For decades, since DuBois' death in Ghana in 1963, the civil rights activist and scholar has drawn praise for his writings but scorn from residents upset that he joined the Communist Party, became a citizen of Ghana and often criticized the United States over race relations, according to an AP report.
FBI agents and riot police guarded a park dedication to him more than 40 years ago. Efforts to name a school after him were blocked. Some residents saw him as the father figure of black radicalism, and they remained conflicted over his legacy and his relationship with his largely white town.
But now supporters say DuBois is finally getting his due.
His image will be featured in many of the town's birthday events for their 250th anniversary. A portion of the River Walk has been named in his honor, and the University of Massachusetts is embarking on a major restoration project of his boyhood homesite. In each case, the recent DuBois honors came with no resistance.

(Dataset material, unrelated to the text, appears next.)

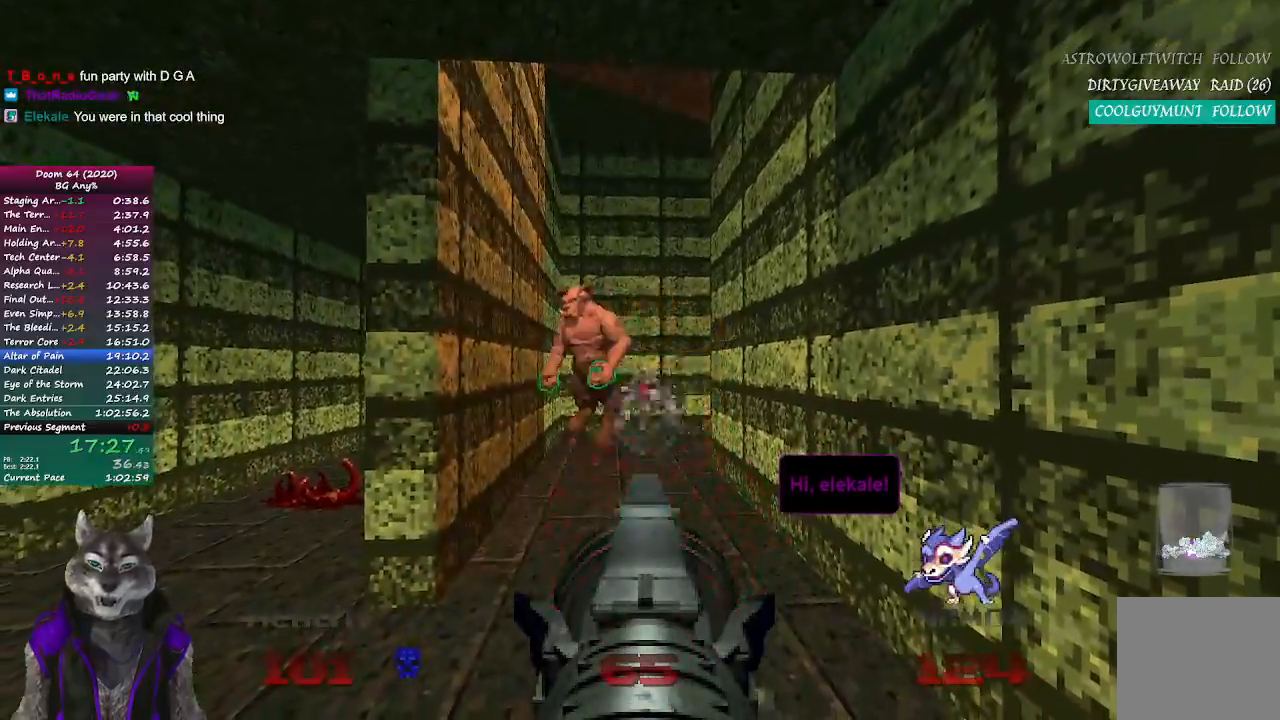
{"buttons": ["R2"], "left_stick": "center", "right_stick": "center", "events": [[100, "left_stick", "down"], [167, "left_stick", "center"]]}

In the past five years, a new DuBois Center has opened next to his wife's burial site, and officials posted signs at the town entrance advertising it as his birthplace. Another visitors center with a gift shop is planned for downtown, and organizers are putting the finishing touches on a self-guided tour.

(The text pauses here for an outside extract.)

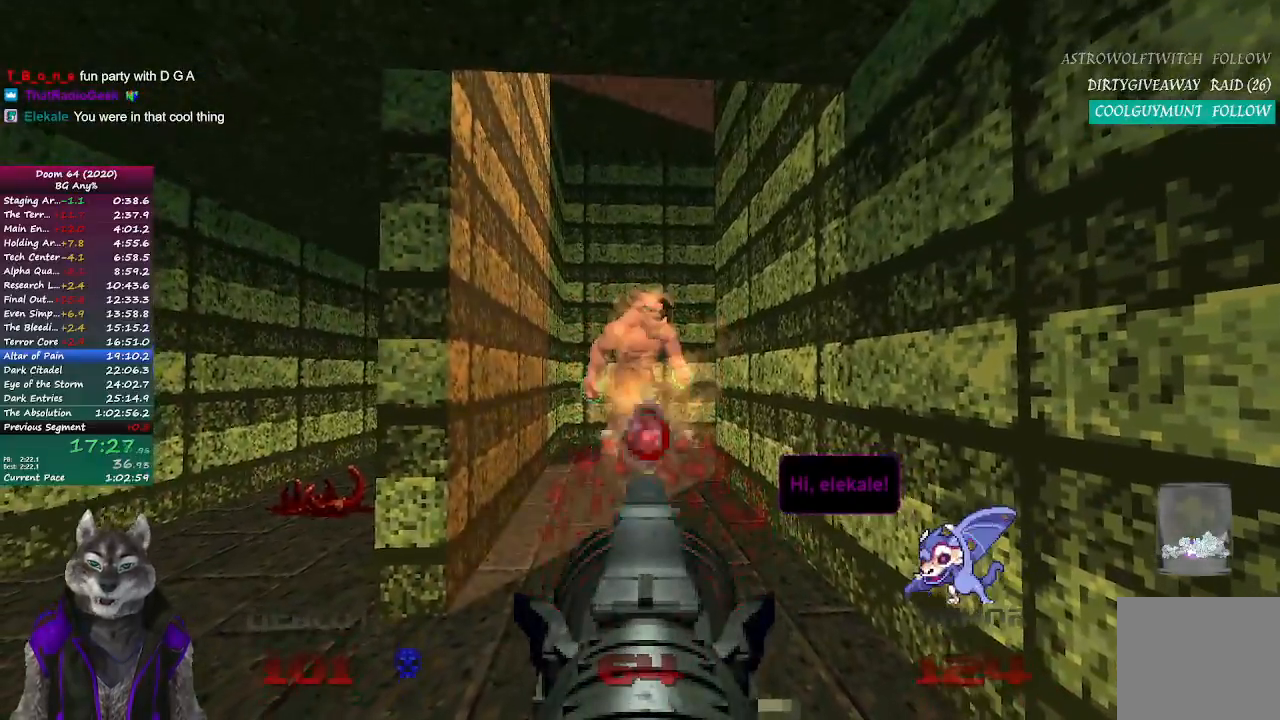
{"buttons": [], "left_stick": "down-right", "right_stick": "center", "events": [[150, "R2", "up"], [150, "left_stick", "up"], [250, "left_stick", "center"], [433, "left_stick", "down-right"]]}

Some residents have taken the time to educate themselves on what DuBois accomplished, what he stood for and how his arguments, theories, essays and books paved the way for future activism in the African-American community. At one point, Albert Einstein met with him and concluded that racism was America's "worst disease."
Now residents who helped to block a school named in his honor and other attempts at maintaining his legacy are now welcoming his presence as a part of Great Barrington's history. They're late, of course, the rest of the world has been honoring him for decades, but I'm sure DuBois would welcome the change of heart.


Comments: (17)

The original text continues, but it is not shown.